▸ **Text provided**:
# Pamela Engine Cleaned & Polished



## dak2v (Mar 12, 2011)

Thought I would give my engine & car a clean since the weather was good. I gone a tip on here to use Cif on my engine so off to Morrisons I went. I sprayed my engine with Cif then used a brush to agitate the dirt. Then wiped it down & then used 303 protector. I also wanted to dry some new wax I had bought R222 which my mate said was the best wax he'd ever used. So washed & dry the car used some poor boys polish then waxed the car. I'm impressed with the results. I also used the 303 on the front grill which brought it up nice.

Dak2v


----------



## YELLOW_TT (Feb 25, 2004)

Nice job looks fantastic


----------



## dak2v (Mar 12, 2011)

Thanks I just need to get the wheels refurbished & I will be happy not sure where to go as I want them doing properly

Dak2v


----------



## YELLOW_TT (Feb 25, 2004)

dak2v said:


> Thanks I just need to get the wheels refurbished & I will be happy not sure where to go as I want them doing properly
> 
> Dak2v


Where are you located :?:


----------



## dak2v (Mar 12, 2011)

Located in Bradford but I don't mind travelling if I can find some that can do them
Dak2v


----------



## YELLOW_TT (Feb 25, 2004)

dak2v said:


> Located in Bradford but I don't mind travelling if I can find some that can do them
> Dak2v


There are 3 places local to me but I am in the north east in Hartlepool


----------



## dak2v (Mar 12, 2011)

What sort of prices are they asking. Also do they have a website I can check out


----------



## YELLOW_TT (Feb 25, 2004)

dak2v said:


> What sort of prices are they asking. Also do they have a website I can check out


I think it's about £250 for 19s not sure about a website but I have had my wheels done at all of them and they are all top class


----------



## davelincs (Jan 1, 2010)

Good work dak


----------

▸ **Problem statement**: Reproduce the engine-cleaning thread word for word from "Thought I would" to "it up nice.". The material that comes next stands apart from the engine-cleaning thread.

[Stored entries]
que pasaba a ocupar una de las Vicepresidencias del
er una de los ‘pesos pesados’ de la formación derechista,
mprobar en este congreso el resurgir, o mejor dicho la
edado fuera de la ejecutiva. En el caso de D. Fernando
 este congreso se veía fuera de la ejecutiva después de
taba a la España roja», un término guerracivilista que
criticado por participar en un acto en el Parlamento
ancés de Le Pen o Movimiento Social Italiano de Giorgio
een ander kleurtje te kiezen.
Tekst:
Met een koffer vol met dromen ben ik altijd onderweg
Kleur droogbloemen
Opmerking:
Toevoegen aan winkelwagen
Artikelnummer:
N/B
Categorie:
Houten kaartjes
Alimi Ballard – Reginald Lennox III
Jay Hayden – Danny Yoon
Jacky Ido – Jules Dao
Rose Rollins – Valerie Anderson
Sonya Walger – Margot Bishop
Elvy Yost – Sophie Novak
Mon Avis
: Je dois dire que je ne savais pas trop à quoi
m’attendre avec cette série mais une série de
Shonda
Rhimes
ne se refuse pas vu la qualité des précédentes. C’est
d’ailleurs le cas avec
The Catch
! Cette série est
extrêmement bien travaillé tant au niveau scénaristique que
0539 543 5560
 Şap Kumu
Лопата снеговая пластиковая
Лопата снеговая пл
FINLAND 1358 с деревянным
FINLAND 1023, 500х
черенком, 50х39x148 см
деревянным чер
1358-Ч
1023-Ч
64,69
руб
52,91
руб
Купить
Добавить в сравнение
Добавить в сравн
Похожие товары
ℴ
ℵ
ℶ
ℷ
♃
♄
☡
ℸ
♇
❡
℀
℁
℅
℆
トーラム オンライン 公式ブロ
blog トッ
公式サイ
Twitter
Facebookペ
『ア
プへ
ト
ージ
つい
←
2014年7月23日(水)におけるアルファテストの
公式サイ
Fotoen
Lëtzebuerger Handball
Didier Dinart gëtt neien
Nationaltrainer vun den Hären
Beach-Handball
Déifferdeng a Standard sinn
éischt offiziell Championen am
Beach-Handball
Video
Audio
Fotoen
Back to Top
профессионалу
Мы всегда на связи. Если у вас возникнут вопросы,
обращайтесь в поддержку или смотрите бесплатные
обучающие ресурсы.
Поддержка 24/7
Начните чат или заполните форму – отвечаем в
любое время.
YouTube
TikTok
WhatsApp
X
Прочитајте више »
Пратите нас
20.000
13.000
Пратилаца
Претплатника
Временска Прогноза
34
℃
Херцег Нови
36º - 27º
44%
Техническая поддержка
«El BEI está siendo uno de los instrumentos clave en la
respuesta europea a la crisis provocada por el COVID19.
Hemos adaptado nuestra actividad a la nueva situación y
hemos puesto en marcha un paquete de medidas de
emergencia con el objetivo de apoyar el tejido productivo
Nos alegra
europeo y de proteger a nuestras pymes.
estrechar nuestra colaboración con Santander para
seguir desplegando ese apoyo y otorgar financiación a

▸ **Reply to the exercise**:
Thought I would give my engine & car a clean since the weather was good. I gone a tip on here to use Cif on my engine so off to Morrisons I went. I sprayed my engine with Cif then used a brush to agitate the dirt. Then wiped it down & then used 303 protector. I also wanted to dry some new wax I had bought R222 which my mate said was the best wax he'd ever used. So washed & dry the car used some poor boys polish then waxed the car. I'm impressed with the results. I also used the 303 on the front grill which brought it up nice.